--- Problems and tasks ---
(A) Decide whether each statement agrees with the QuickLogic earnings summary below: (i) fourth-quarter revenue rose 84% from Q3 2025; (ii) the cash position fell from its Q3 2025 level; (iii) revenue from the $13 million government contract tranche begins to be recognized in Q4 2025. Answer yes or no for each and quote the deciding words.
(B) Carry on the QuickLogic earnings summary below from its final line.

--- Text for analysis ---
⟨

QUIK — QuickLogic Corporation
NASDAQ
Q4 2025 Earnings Call Summary
March 3, 2026
Summary of QuickLogic Corporation Q4 2025 Earnings Call
1. Key Financial Results and Metrics
- Q4 Revenue: $3.7 million, down 35% year-over-year (YoY) and up 84% sequentially from Q3 2025.
- New Product Revenue: $2.8 million, down 39% YoY but up 199% from Q3 2025.
- Mature Product Revenue: $0.9 million, down from $1 million YoY and $1.1 million QoQ.
- Non-GAAP Gross Margin: 20.8%, impacted by inventory reserves and unexpected professional services costs.
- Non-GAAP Operating Expenses: Approximately $3.5 million, exceeding guidance due to executive incentives.
- Net Loss: $2.9 million ($0.17 per share), compared to a profit of $0.6 million ($0.04 per share) in Q4 2024.
- Cash Position: $18.8 million at quarter-end, up from $17.3 million in Q3 2025.
2. Strategic Updates and Business Highlights
- Awarded a $13 million tranche for a U.S. government contract, with revenue recognition starting in Q1 2026.
- Development of a strategic radiation hard FPGA (SRH FPGA) test chip, with strong demand indicated by orders for development kits.
- Expansion of the storefront business model anticipated to contribute significantly to revenue starting in 2026.
- Ongoing negotiations for large contracts related to high-density eFPGA Hard IP cores.
- Successful completion of multiple contracts with defense industrial base (DIB) customers, including a $1.1 million contract for eFPGA Hard IP.

⟩

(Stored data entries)
⟨

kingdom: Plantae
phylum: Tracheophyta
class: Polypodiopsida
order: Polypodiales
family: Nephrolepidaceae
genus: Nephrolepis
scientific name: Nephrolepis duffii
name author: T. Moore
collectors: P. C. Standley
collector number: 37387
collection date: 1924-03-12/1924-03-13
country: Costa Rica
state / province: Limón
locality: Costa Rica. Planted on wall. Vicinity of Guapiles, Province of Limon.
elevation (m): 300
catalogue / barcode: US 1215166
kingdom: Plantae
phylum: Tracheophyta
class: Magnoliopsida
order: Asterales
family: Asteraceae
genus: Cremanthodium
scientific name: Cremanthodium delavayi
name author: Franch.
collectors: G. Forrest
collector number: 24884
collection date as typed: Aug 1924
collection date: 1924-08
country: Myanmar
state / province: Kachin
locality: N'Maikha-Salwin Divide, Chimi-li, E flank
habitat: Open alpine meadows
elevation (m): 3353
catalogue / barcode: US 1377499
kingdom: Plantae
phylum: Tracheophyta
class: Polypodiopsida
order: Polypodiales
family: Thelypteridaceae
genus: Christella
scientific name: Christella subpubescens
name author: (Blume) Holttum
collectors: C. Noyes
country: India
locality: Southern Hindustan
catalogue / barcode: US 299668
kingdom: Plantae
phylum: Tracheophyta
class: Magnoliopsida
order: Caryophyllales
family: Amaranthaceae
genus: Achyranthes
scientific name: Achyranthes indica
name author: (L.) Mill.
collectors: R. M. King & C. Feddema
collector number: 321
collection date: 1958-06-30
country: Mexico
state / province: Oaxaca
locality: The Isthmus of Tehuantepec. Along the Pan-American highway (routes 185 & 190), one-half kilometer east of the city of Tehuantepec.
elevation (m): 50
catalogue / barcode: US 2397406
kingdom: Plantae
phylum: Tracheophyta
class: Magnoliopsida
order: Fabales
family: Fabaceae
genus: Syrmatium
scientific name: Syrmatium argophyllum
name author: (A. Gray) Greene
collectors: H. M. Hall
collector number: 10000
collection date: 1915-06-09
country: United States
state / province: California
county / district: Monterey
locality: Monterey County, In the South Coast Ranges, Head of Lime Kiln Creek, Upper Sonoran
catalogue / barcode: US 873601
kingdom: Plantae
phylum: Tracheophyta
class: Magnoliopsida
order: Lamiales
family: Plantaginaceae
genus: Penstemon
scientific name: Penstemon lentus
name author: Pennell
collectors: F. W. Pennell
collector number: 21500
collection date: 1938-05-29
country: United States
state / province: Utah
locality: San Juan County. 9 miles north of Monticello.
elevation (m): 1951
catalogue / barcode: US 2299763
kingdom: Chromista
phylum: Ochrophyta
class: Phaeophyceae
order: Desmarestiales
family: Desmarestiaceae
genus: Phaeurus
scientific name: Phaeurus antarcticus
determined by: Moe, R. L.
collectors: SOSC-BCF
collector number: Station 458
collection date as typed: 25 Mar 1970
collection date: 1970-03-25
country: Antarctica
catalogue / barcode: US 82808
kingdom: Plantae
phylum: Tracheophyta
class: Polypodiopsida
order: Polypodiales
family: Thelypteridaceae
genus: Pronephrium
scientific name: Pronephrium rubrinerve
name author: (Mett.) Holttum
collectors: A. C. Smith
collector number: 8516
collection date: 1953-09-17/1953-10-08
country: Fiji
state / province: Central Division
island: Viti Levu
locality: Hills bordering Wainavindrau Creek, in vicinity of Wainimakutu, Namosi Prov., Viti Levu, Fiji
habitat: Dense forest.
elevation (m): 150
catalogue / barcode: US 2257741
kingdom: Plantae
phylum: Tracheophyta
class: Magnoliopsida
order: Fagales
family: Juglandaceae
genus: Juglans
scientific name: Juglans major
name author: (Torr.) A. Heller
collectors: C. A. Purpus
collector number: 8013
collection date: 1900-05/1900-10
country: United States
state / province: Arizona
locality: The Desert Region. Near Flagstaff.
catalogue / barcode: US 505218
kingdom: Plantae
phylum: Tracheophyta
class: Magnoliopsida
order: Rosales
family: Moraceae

⟩

--- Answers provided ---
(A)
(i) Yes: "up 84% sequentially from Q3 2025."
(ii) No: "up from $17.3 million in Q3 2025."
(iii) No: "with revenue recognition starting in Q1 2026."

(B)
3. Forward Guidance and Outlook
- Q1 2026 Revenue Guidance: $5.5 million (±10%), with expectations of $4.5 million from new products and $1 million from mature products.
- Full Year 2026 Revenue Forecast: Anticipating 50% to 100% growth, driven by government contracts and new product introductions.
- Gross Margin Expectations: Projected at approximately 45% for Q1, with an anticipated increase to 57% for the full year.
- Operating Expenses: Expected to be around $3.2 million for Q1, with a full-year estimate of $13.5 million.
4. Bad News, Challenges, or Points of Concern
- Revenue Decline: Significant drop in Q4 revenue YoY due to contract delays and lower-than-expected market acceptance of new products.
- Impairment Charge: A large impairment charge related to SensiML, reflecting challenges in divesting the asset.
- Dependence on Government Contracts: Revenue growth heavily reliant on the timing and funding of government contracts, which introduces uncertainty.
- Competitive Pressures: While QuickLogic is well-positioned in the rad-hard FPGA market, competition exists from established players in the FPGA space, and the company must navigate potential challenges in the eFPGA IP market.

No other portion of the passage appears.